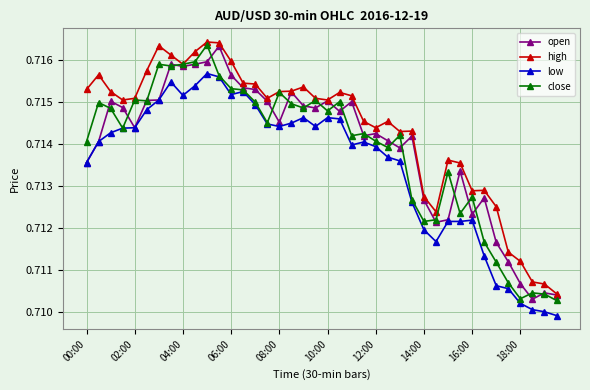

How many high values are between 0 and 1?

40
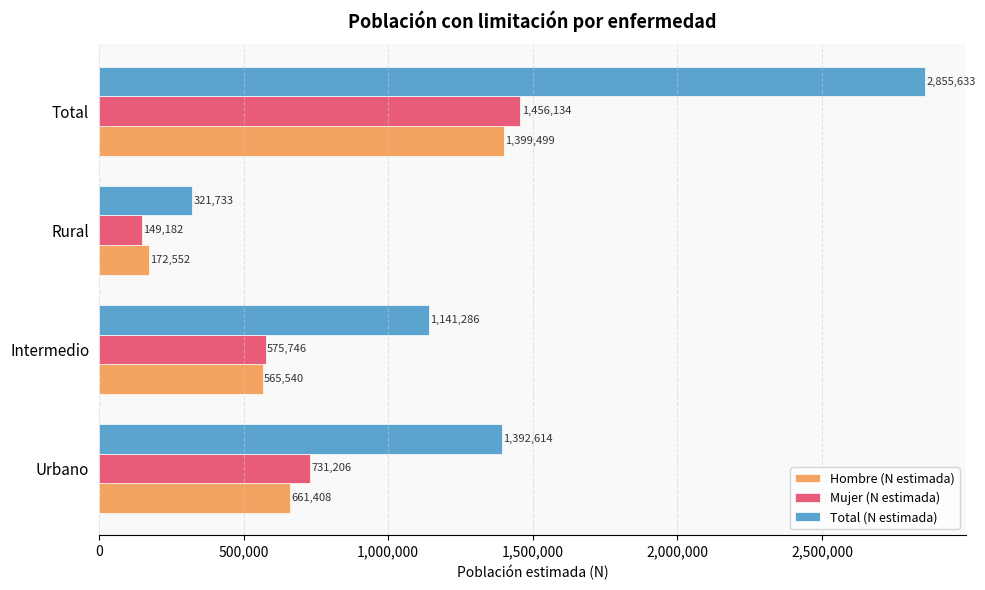

True or false: Total (N estimada) has a value of 835914 at Total.

False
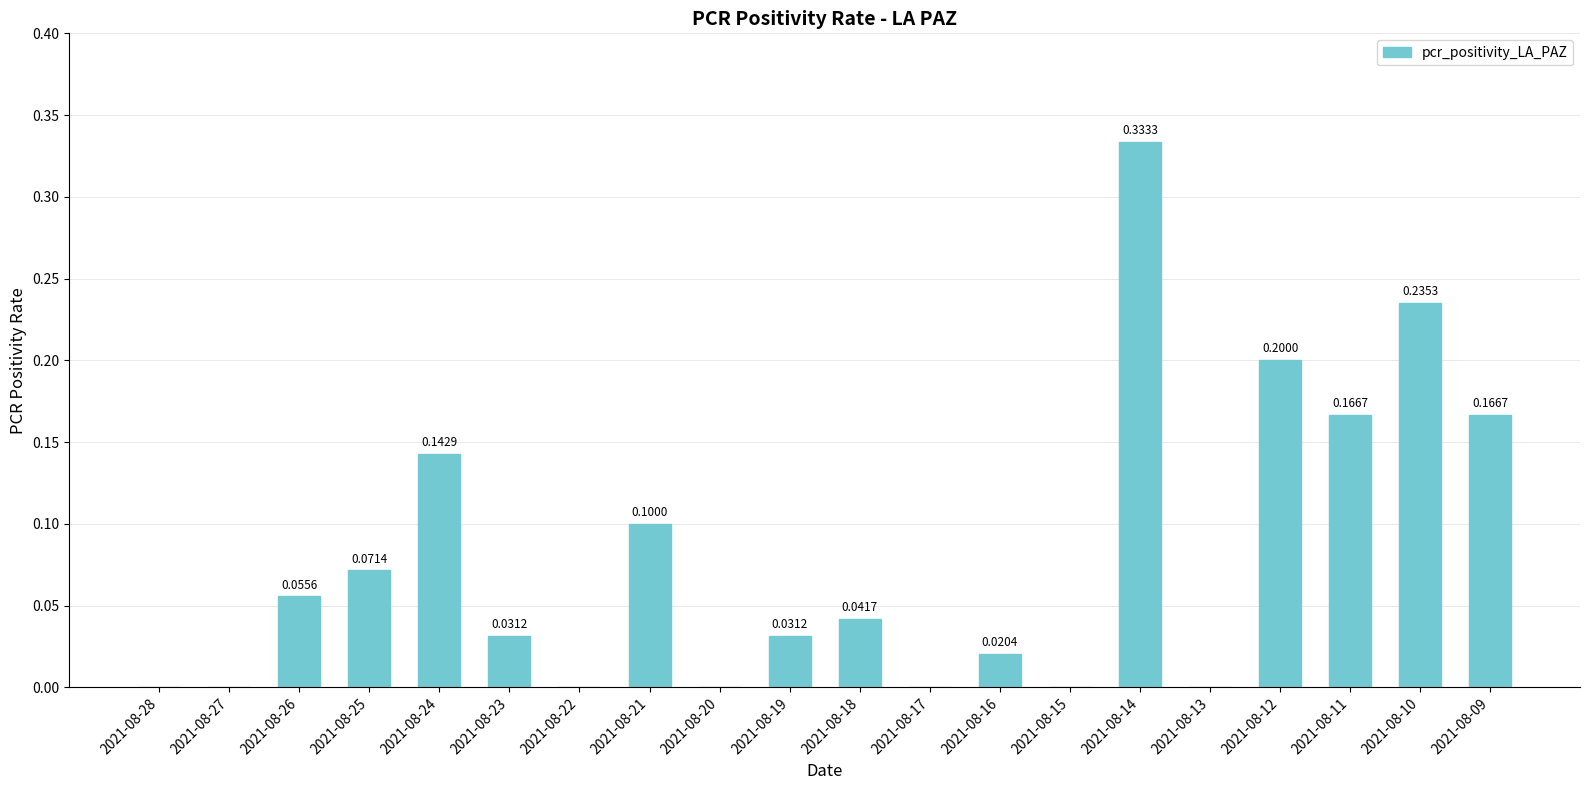

Between 2021-08-12 and 2021-08-27, which is larger?

2021-08-12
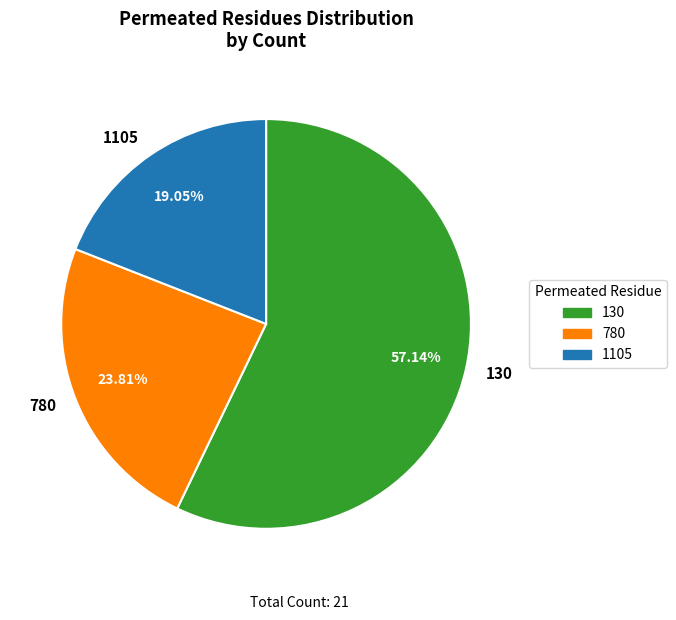

What portion of the pie excludes 130?

42.9%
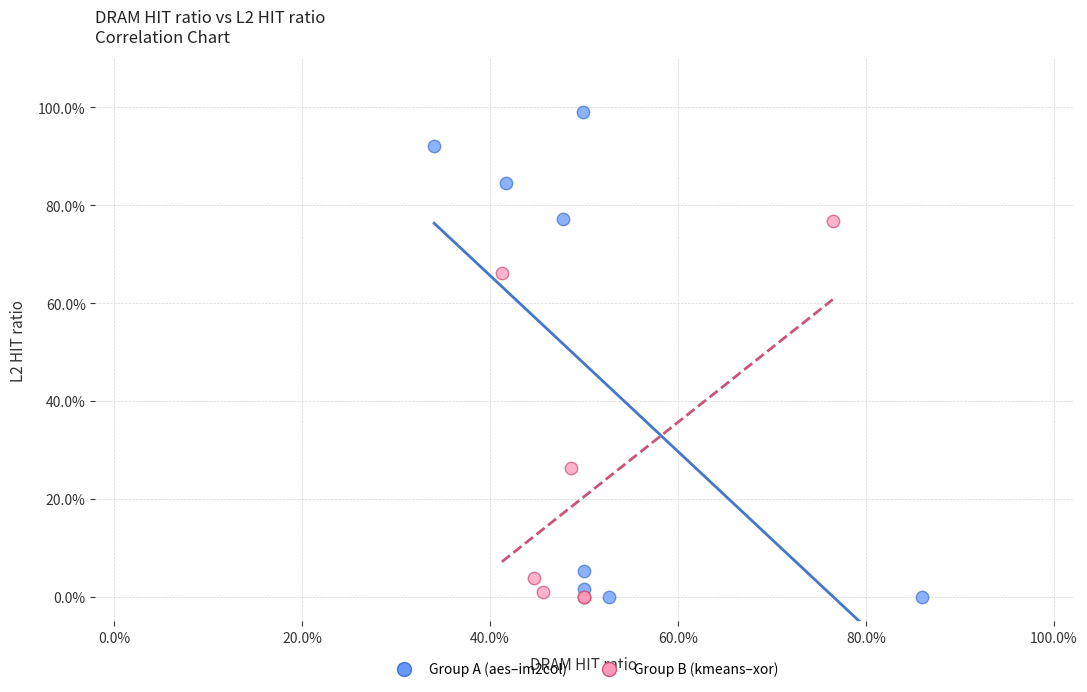

What are all the series names shown in the legend?

Group A (aes–im2col), Group B (kmeans–xor)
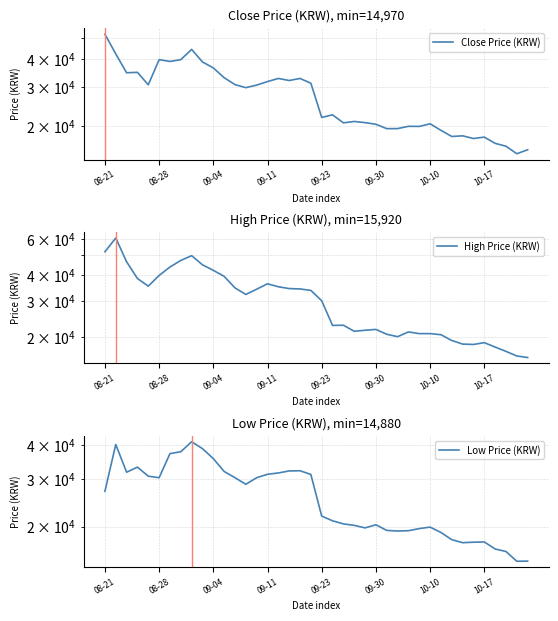

Which series has the largest range (max minus min)?

High Price (KRW)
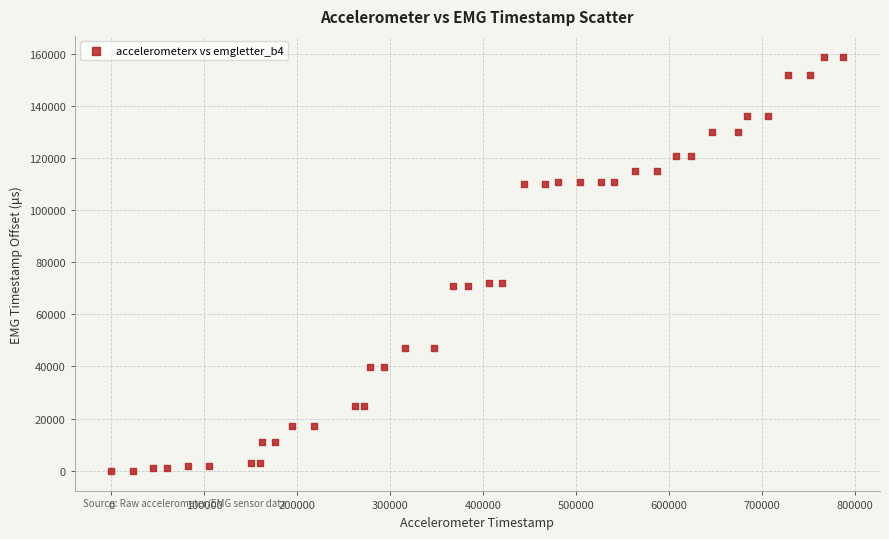

What is the range of Y values (max minus min)?

158903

_ _ _ _ _ _ _

◆ **TASK TO CARRY OUT**
Rewrite the listing above as a JSON array of strings, one per line, omitting the blank lines and the picture lines.

◆ **SOLUTION**
[
  "How many high values are between 0 and 1?",
  "40",
  "True or false: Total (N estimada) has a value of 835914 at Total.",
  "False",
  "Between 2021-08-12 and 2021-08-27, which is larger?",
  "2021-08-12",
  "What portion of the pie excludes 130?",
  "42.9%",
  "What are all the series names shown in the legend?",
  "Group A (aes–im2col), Group B (kmeans–xor)",
  "Which series has the largest range (max minus min)?",
  "High Price (KRW)",
  "What is the range of Y values (max minus min)?",
  "158903"
]